Она разглядывает синяк на моем лице и сочувственно морщится.
— Да уж, папа тебя хорошо отделал, — вопреки моим ожиданиям Хоуп говорит это без тени злорадства.
Я смотрю на ее изящно вылепленное лицо, всегда восхищавшее меня, и лишь в это мгновение окончательно осознаю, что потерял ее и что между нами все кончено. Все равно что стоять и беспомощно смотреть, как горит твой дом и все воспоминания, с ним связанные, обращаются в ничто.
— Хоуп, — отчаянно выдыхаю я.
— Что уж теперь, — отвечает она. — Скажи честно, ты сейчас с ней?
Я качаю головой.
— Нет, я один.
— И долго это у вас уже продолжается?
— Это было в первый раз.
Хоуп кивает, ее глаза вновь наполняются слезами.
— Знаешь, о чем я все время думаю? — говорит она.
— О чем?
— Что бы ни случилось, это была лишь досадная минутная слабость, помутнение рассудка из-за того, что ты переволновался и был напуган. И не зайди мой отец в кабинет, ты впоследствии пожалел бы о том, что сделал, и обо всем забыл, я бы никогда ничего не узнала, и у нас все было бы отлично.

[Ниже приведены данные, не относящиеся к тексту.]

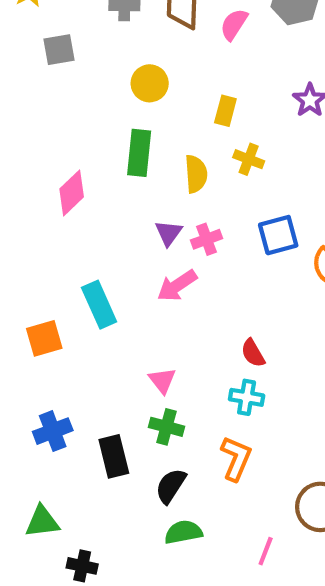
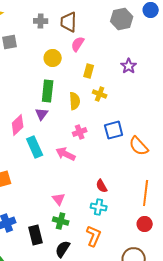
pink semicircle: (234, 24) -> (78, 44), moved
pink diamond: (72, 193) -> (18, 125), moved
purple triangle: (169, 233) -> (42, 114), moved
pink arrow: (177, 286) -> (66, 154), turned 60
cyan rectangle: (99, 305) -> (35, 147), moved

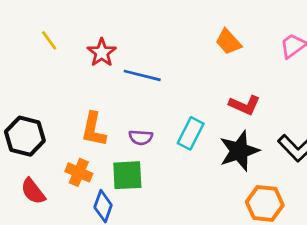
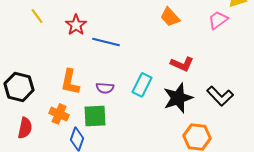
red semicircle: (33, 191) -> (25, 128), turned -130

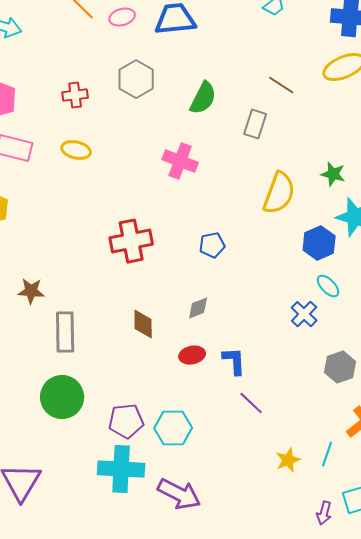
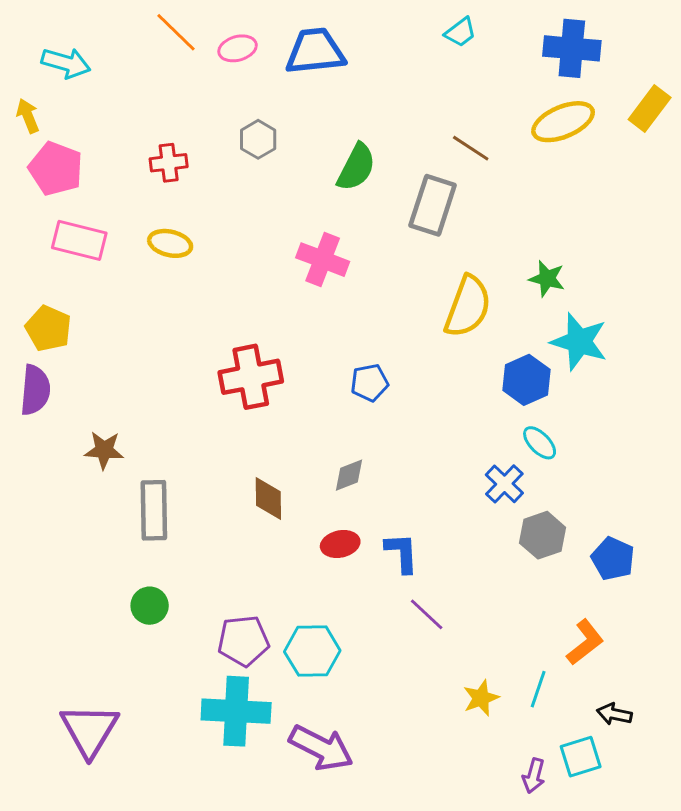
gray hexagon: (136, 79) -> (258, 139), size x0.7
gray rectangle: (255, 124) -> (433, 205), size x1.4
gray hexagon: (340, 367) -> (543, 535), moved
green circle: (62, 397) -> (150, 606), size x0.6

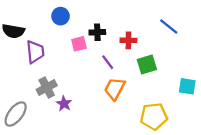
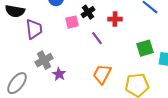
black cross: (97, 32) -> (88, 12), turned -32
green square: (147, 64) -> (145, 48), moved
orange trapezoid: (115, 89) -> (102, 74), moved

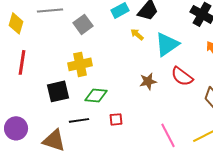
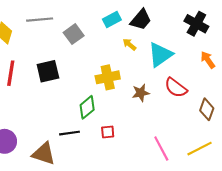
yellow cross: (80, 64) -> (108, 77), moved
black square: (58, 91) -> (48, 71), moved
green diamond: (96, 95) -> (87, 107), turned -45

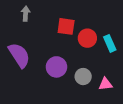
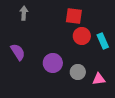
red square: (66, 26) -> (74, 16), moved
purple semicircle: (19, 55) -> (18, 52), size x0.7

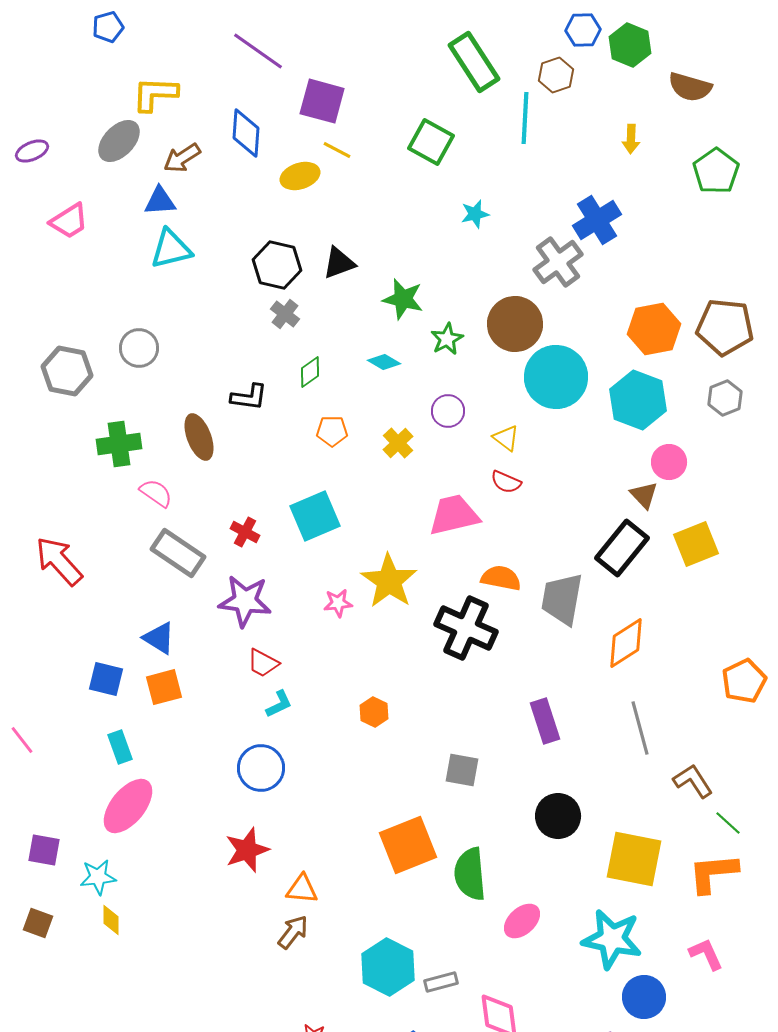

Ночью я лежу без сна и, вместо того чтобы ненавидеть тебя, ненавижу собственного отца за то, что он вломился в кабинет и все испортил. Правда, глупо?
— Прости меня, Хоуп.
Она открывает сумку и достает коробочку с кольцом.
— Смотри, — она показывает мне кольцо, — я ношу его с собой. Время от времени надеваю и думаю: может, еще не поздно все исправить, может, мы зря раздули из мухи слона? Допустим, ты бы поцеловал ее где-то еще и признался мне в этом. Разумеется, я бы ужасно разозлилась, но, уверена, мы бы смогли с этим справиться. Так какая разница, где и когда это случилось?
Я вижу в ее глазах отчаянную мольбу, страстное желание, чтобы я помог ей вдохнуть жизнь в эту идею. У меня сжимается сердце при мысли о том, что счастье, которое я считал безнадежно утраченным, как ни странно, по-прежнему в моих руках, и если захочу, сегодня засну в объятиях Хоуп, а все те ужасы, которые нам пришлось пережить, канут в небытие, улетучатся навсегда.
— Я так не могу, — слышу я собственный грустный голос и изумляюсь не меньше Хоуп. Я никогда не верил, что она любит меня по-настоящему, и лишь теперь, когда между нами все кончено раз и навсегда, причем по моей вине, я осознаю, как сильно она меня любит, и мне кажется, будто я потерял ее еще раз. — Я не могу, — повторяю я снова хриплым от волнения голосом.
Слезы застилают мне глаза, и все вокруг кружится, словно в водовороте. Вокруг нас кипит толпа, люди откуда-то уходят, куда-то идут, смеются, курят, разговаривают по мобильным, даже не подозревая о том, что в эту минуту в самой гуще их сутолоки рушится целый мир.